*** TEXT SHOWN Section Begins ***

Mondo NaGaSaKi– Documentary Video on Hiroshima-Nagasaki Bombings Aftermath.
“Once presented, the facts will speak for themselves.” — Helen Caldicott, Nuclear Madness
The film examines of the uses of atomic bomb blast footage. It unearths footage long suppressed from the National Archives that shows Japanese victims of the blasts suffering weeks after the bombs had hit. It retells the experience of Japanese documentary Film-maker Akira Iwasaki.
Music by WWI. Mondo NaGaSaKi.
Producer: James Andrew Wagstaff.
Creative Commons license: Attribution-Noncommercial-No Derivative Works 3.0 United States.
DEVASTATION CAUSED BY THE BOMBS
-According to the U.S. Department of Energy the immediate effects of the blast killed approximately 70,000 people in Hiroshima.
-Estimates of total deaths by the end of 1945 from burns, radiation and related disease, the effects of which were aggravated by lack of medical resources, range from 90,000 to 166,000.
-Some estimates state up to 200,000 had died by 1950, due to cancer and other long-term effects.
– Another study states that from 1950 to 2000, 46% of leukemia deaths and 11% of solid cancer deaths among bomb survivors were due to radiation from the bombs, the statistical excess being estimated to 94 leukemia and 848 solid cancers.
-At least eleven known prisoners of war died from the bombing.
“As far as his (Albert Einstein) own life was concerned, one thing seemed quite clear. ‘I made one great mistake in my life,’ he said to Linus Pauling, who spent an hour with him on the morning of November 11, 1954, ‘…when I signed the letter to President Roosevelt recommending that atom bombs be made; but there was some justification – the danger that the Germans would make them.'”.
~Ronald Clark, Einstein: The Life and Times, pg. 620.

*** TEXT SHOWN Section Ends ***
*** MATERIAL PROVIDED Section Begins ***

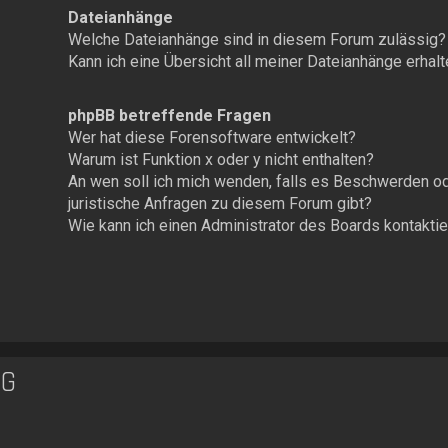
Dateianhänge
Welche Dateianhänge sind in diesem Forum zulässig?
Kann ich eine Übersicht all meiner Dateianhänge erhal
phpBB betreffende Fragen
Wer hat diese Forensoftware entwickelt?
Warum ist Funktion x oder y nicht enthalten?
An wen soll ich mich wenden, falls es Beschwerden o
juristische Anfragen zu diesem Forum gibt?
Wie kann ich einen Administrator des Boards kontakti
NG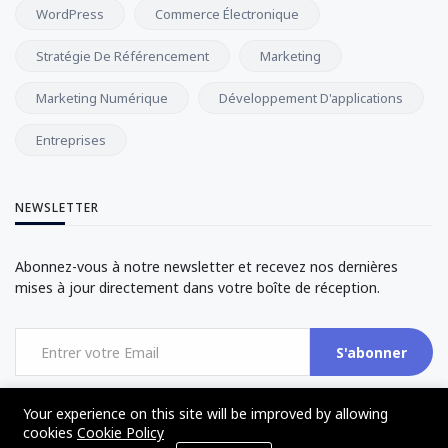
WordPress
Commerce Électronique
Stratégie De Référencement
Marketing
Marketing Numérique
Développement D'applications
Entreprises
NEWSLETTER
Abonnez-vous à notre newsletter et recevez nos dernières
mises à jour directement dans votre boîte de réception.
S'abonner
Your experience on this site will be improved by allowing
cookies
Cookie Policy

*** MATERIAL PROVIDED Section Ends ***

- _THINGS TO DO_
(A) Shorten the paragraph of the documentary page that begins "The film examines" into a brief bulleted list that keeps its main facts.
(B) From the documentary page, extract everything from "DEVASTATION CAUSED BY" down to "people in Hiroshima.", word for word.
The entries have nothing to do with the documentary page.

- _ANSWER SET_
(A)
- Examines how atomic bomb blast footage has been used
- Unearths long-suppressed National Archives footage of Japanese victims suffering weeks after the bombings
- Retells the experience of Japanese documentary filmmaker Akira Iwasaki

(B)
DEVASTATION CAUSED BY THE BOMBS
-According to the U.S. Department of Energy the immediate effects of the blast killed approximately 70,000 people in Hiroshima.